This post is mainly a notebook I use to record some practical HiveSQL tricks during daily work. Hopefully it will also make your life easier.

Concatenate strings from several rows by SQL

We use the same logic as we did in Pandas to perform the task.

SELECT  t.user_id
        ,concat_ws(',',collect_set(tag)) AS tags
        ,concat_ws(',',collect_set(product)) AS products
FROM    table_name
GROUP BY user_id
all tags and products will grouped by each user name, seperated by comma

Remove duplicates in a more efficient way

We use row_number() function to identify the replicated rows and then simply select the rows we need.

SELECT	user_id
        ,product_id
        ,order_time
FROM (
        SELECT	user_id
                ,product_id
                ,order_time
                ,row_number() OVER (PARTITION BY user_id, product_id ORDER BY order_time ASC) AS rn
        FROM    orders
) t
WHERE t.rn = 1
We select the first record for any products purchased by all users

First we select all rows like we'd normally do, then we add a new column row_number() with partition by user_id and product_id. This is similar to .groupby(['user_id','product_id']) in pandas. Then the ordering is by order_time ascendingly, meaning the earliest order will be numbered as 1.

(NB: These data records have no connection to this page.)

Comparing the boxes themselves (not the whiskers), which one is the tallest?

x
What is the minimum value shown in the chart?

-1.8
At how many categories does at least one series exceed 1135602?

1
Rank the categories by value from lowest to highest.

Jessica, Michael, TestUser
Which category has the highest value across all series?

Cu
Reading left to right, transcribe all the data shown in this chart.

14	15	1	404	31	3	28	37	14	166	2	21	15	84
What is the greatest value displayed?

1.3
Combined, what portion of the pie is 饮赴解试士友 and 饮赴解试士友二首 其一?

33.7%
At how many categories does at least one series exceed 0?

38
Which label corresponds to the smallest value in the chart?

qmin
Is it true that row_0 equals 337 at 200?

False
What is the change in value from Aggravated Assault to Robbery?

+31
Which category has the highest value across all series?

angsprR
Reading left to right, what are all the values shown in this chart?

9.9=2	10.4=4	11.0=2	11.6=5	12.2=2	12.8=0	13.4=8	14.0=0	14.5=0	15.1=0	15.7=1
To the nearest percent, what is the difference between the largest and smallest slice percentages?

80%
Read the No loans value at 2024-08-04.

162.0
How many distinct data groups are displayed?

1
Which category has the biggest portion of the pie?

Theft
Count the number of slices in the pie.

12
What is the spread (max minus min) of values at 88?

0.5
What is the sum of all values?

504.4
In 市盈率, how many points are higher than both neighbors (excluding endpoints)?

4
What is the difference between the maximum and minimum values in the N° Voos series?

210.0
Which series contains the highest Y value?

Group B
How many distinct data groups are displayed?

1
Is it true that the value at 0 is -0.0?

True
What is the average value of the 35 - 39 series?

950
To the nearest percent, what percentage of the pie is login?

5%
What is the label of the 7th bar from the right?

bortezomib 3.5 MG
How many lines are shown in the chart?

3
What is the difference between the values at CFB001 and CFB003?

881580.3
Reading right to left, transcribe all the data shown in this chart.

Due to the row_number() cannot in WHERE clause, we need to embed the query to select the rows we need. For dropping duplicates, WHERE t.rn = 1 will do the trick. We can also keep the earliest 5 orders for all users:

SELECT	user_id
        ,product_id
        ,order_time
FROM (
        SELECT	user_id
                ,product_id
                ,order_time
                ,row_number() OVER (PARTITION BY user_id ORDER BY order_time ASC) AS rn
        FROM    orders
) t
WHERE t.rn <= 5
here only partition by user_id, and rn <= 5

Fill string with certain characters to a fixed length

LPAD( string str, int len, string pad ) and RPAD( string str, int len, string pad )

For example, lpad('9:00',5,'0') can be used to add a "0"  in front of "9:00"  so it becomes "09:00", but it won't add 0 to "13:00" since "13:00" has 5 characters.

Get Object from JSON Embedded Rows

SPLIT_PART(get_json_object(sentence,'$.redirect_url'),'-',2,2)

Calculate between Rows

# get the previous row's create_time
LAG(create_time,1) OVER (PARTITION BY user_id ORDER BY create_time)

# calculate the time difference between current row's create_time and previous
# one, group by user_id
DATEDIFF(create_time,LAG(create_time,1) OVER (PARTITION BY user_id ORDER BY create_time),'SS' ) AS time_span

Calculate the timespan between every two rows

Similarly, LEAD() is doing the opposite of LAG(), it will get the value of next n row(s).